In the drug eluting or delivery stent arena, drugs are commonly placed or coated on the stent in combination with a polymer, or mixed into the polymer body for polymeric stents. This placement typically coats all stent surfaces or causes the drug to be distributed throughout the polymeric stent. Then the stent is crimped onto the catheter. In general, polymer coatings are softer, weaker, and less durable than the underlying stent material. Upon crimping, for example with a sliding wedge crimper, and following crimp protocols for the particular stent, coating damage is frequently seen. For polymers that are brittle or hard, crimping process can crack the stent coating or the polymeric stent strut.
Grip is a process conducted after crimping to further increase stent retention. An outer sleeve restrains the crimped stent. Simultaneously, pressure and heat are applied to the stent-balloon section. Under this action, the balloon material deforms slightly, moving in between the struts. In a wet expansion test, the final stent-on-catheter assembly is immersed in deionized water at 37° C. for 30 seconds. Then the balloon is inflated according to the device instructions to at least a nominal pressure (e.g., 8 atmospheres). After holding this pressure for 30 seconds, the balloon is deflated, and the stent slides off. After drying, the stent can be examined by optical microscopy or scanning electron microscopy for coating damage.

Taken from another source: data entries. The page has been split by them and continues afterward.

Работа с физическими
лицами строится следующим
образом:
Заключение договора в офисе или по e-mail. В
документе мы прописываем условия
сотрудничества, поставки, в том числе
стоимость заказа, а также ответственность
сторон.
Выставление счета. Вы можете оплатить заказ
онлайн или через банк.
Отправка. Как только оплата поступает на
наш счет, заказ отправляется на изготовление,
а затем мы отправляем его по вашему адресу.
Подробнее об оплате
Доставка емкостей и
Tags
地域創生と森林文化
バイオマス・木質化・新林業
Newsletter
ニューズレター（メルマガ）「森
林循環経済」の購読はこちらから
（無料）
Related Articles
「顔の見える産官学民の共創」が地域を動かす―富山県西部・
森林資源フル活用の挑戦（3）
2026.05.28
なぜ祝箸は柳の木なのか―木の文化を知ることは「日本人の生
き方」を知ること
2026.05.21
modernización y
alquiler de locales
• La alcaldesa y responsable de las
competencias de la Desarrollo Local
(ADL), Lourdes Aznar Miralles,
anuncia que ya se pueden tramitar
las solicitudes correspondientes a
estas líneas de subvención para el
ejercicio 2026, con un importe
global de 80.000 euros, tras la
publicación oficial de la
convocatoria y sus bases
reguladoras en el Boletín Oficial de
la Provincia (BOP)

The primary purpose of the polymer in the stent coating is to contain the drug and control its release at a desired rate. Other obvious specifications for the polymer are a high level of vascular biocompatibility and the ability to flex and elongate to accommodate stent expansion without cracking or peeling. Meeting all of these objectives, while also possessing a high level of toughness and strength to withstand conventional crimping process, can be challenging.
A crimping device and process that minimizes damage to the polymer coatings of stents is needed. Moreover, a crimping process that minimizes internal stress or strain in the polymeric substrate of a polymeric stent is also needed.